"Rebeldes" (Arte: Estevan) |
Não é de hoje que eu percebo o sentido da frase "algumas coisas devem ser escondidas, viver na ignorância". Talvez precise entender melhor para
melhorar a minha atuação junto às injustiças, mas... Entender eu entendo!
O finado Florisvaldo, o “Flor”,
um baiano que escolheu Ubatuba para viver, no tempo em que eu era criança, me
contava de um conterrâneo seu que ele muito admirava e que era perseguido pelas
Forças Armadas: “Zezinho, você é muito
criança ainda, mas vou lhe contar de um baiano arretado, desses que não tem
medo de nada. O nome dele é Marighella”. Nunca eu iria imaginar que existia
uma pessoa com esse nome. Só sei que o “Flor” se orgulhava desse baiano. “É um lutador contra estes militares que
estão aí, garantindo esta ditadura que é favorável aos estados Unidos”. Eu
não entendia nada, mas gostava de ver a empolgação das palavras cheias de
sotaque daquele baiano, amigo do meu pai a tal ponto de ser o padrinho de um
dos meus irmãos, do Clóvis.
Florisvaldo era pedreiro, vivia
nas obras como o meu pai. De vez em quando estava puxando rede na praia da
Maranduba junto com o Velho Zacarias, meu pai e outros caiçaras pescadores. Escutava
muito antes de dar qualquer opinião. Por isso eu também o escutava com maior
atenção. “No mundo, Zezinho, há duas
ordens fortes: os russos e os americanos dos Estados Unidos. Eles disputam
entre eles e buscam aliados entre os países. É por isso que o Marighella diz que
estamos entre os capitalistas e os comunistas. Agora, por exemplo, graças ao
apoio dos militares, quem continua prevalecendo no nosso Brasil são os
capitalistas.
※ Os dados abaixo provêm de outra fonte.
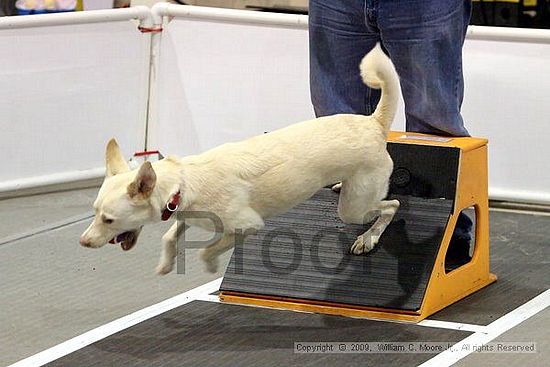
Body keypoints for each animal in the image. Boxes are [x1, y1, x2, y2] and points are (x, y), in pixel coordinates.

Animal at [78, 44, 402, 274]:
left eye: (108, 219)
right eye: (94, 213)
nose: (83, 242)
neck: (183, 184)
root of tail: (373, 123)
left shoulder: (248, 225)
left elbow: (205, 250)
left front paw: (209, 265)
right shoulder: (186, 217)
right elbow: (169, 237)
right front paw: (166, 264)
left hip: (353, 208)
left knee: (391, 206)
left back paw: (369, 238)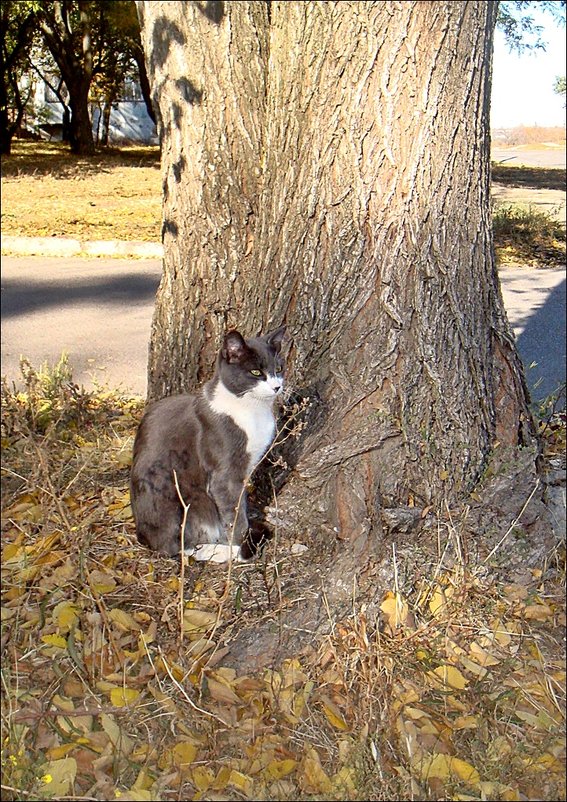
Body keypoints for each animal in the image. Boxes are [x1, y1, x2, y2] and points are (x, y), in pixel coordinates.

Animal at [131, 324, 286, 564]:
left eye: (278, 368)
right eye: (256, 372)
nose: (277, 387)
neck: (251, 409)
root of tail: (143, 537)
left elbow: (240, 502)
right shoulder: (225, 473)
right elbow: (233, 511)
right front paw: (240, 544)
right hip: (177, 500)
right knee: (178, 547)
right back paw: (219, 551)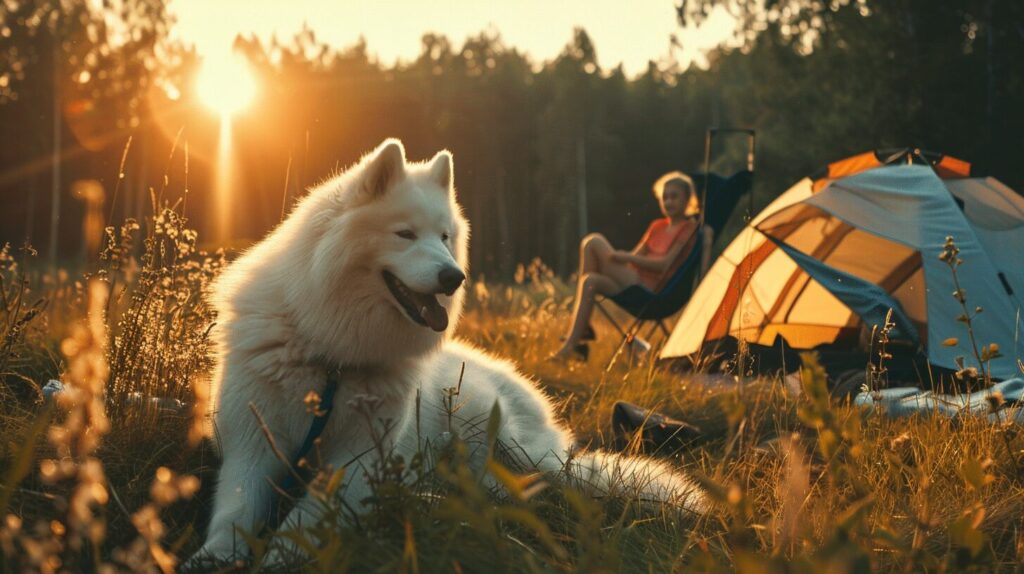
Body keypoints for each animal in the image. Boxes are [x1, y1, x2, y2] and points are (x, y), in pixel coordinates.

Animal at [190, 140, 704, 564]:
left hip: (510, 436)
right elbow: (234, 514)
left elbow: (301, 523)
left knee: (547, 483)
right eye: (404, 234)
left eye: (444, 238)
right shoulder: (253, 443)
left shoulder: (354, 458)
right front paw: (212, 559)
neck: (332, 357)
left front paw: (275, 558)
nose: (454, 277)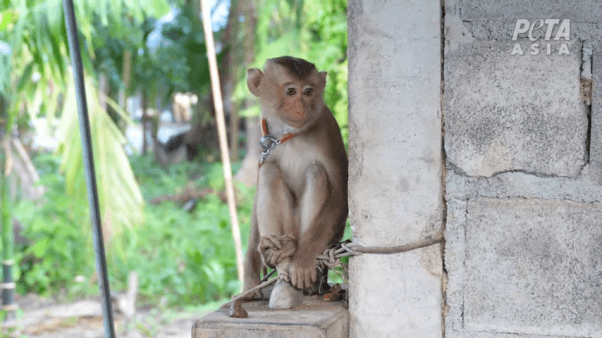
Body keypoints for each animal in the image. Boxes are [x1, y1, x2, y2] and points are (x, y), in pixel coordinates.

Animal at [241, 56, 346, 308]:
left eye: (308, 91)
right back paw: (279, 257)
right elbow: (260, 186)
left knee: (317, 172)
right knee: (269, 171)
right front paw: (250, 274)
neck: (289, 134)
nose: (301, 107)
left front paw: (303, 260)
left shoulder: (328, 130)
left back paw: (301, 269)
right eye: (290, 91)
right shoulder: (265, 143)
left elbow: (339, 193)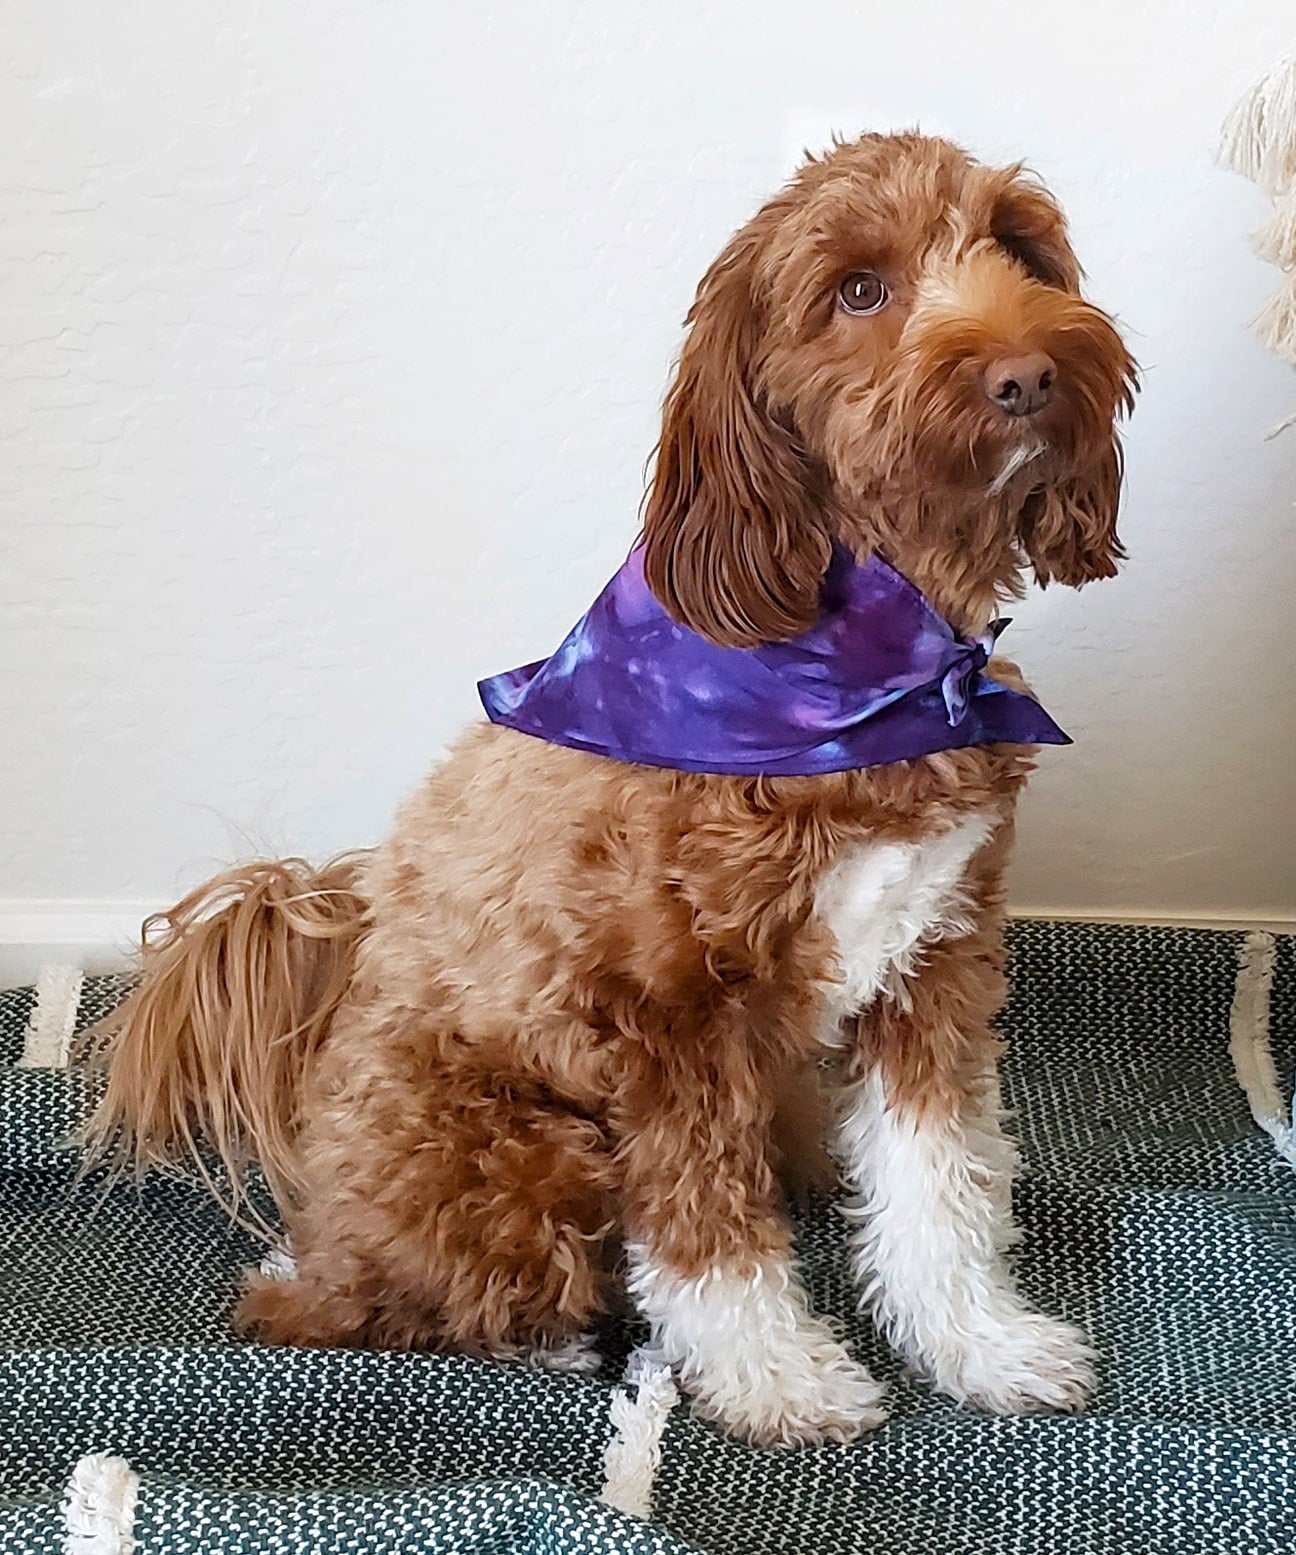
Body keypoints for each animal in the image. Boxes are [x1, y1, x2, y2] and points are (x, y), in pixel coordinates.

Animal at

É por isso que as empresas deles estão se espalhando em nossa
terra”. Mais tarde, estudando a História, aprendi que esse tempo é
conhecido como Guerra Fria. Na gozação com alguns colegas logo imaginei usar
cobertores para esquentá-la. Era a forma de desprezar o puxa-saquismo do nosso
professor, contrariando a posição do nosso “Flor”. Lógico! Ele “era rico” [tinha
uma variant verde, do ano], enquanto
o “Flor” sempre suou para viver do nosso jeito. E na pobreza dele ele explicou um dia: “Esse baiano Marighella, admirado por este
baiano Florisvaldo, vive por aí perseguido por ser um guerrilheiro urbano. Sabe
o que é isto? É quem não se conforma com a ditadura no nosso país e parte para
a luta armada nas grandes cidades. É nelas que estão os órgãos importantes, os
grandes empresários e lideranças deste nosso chão. É por isso que escolhem agir
assim. Na verdade, um guerrilheiro entende da situação política e toma uma posição
que entende ser importante para a nossa libertação, para a libertação do nosso
Brasil. Só não sei se as armas vão resolver muita coisa. O que precisa é estudar, Zezinho”.
Quem era o “Flor”? Alguém que tinha uma certeza: um grande jogo
acontece a partir das pequenas peças. A sua situação de migrante, bem longe da
sua adorada Bahia, atestava essa verdade. Valeu para este caiçara conhecer o "Flor", receber a sua contribuição cultural. Valeu mesmo!!!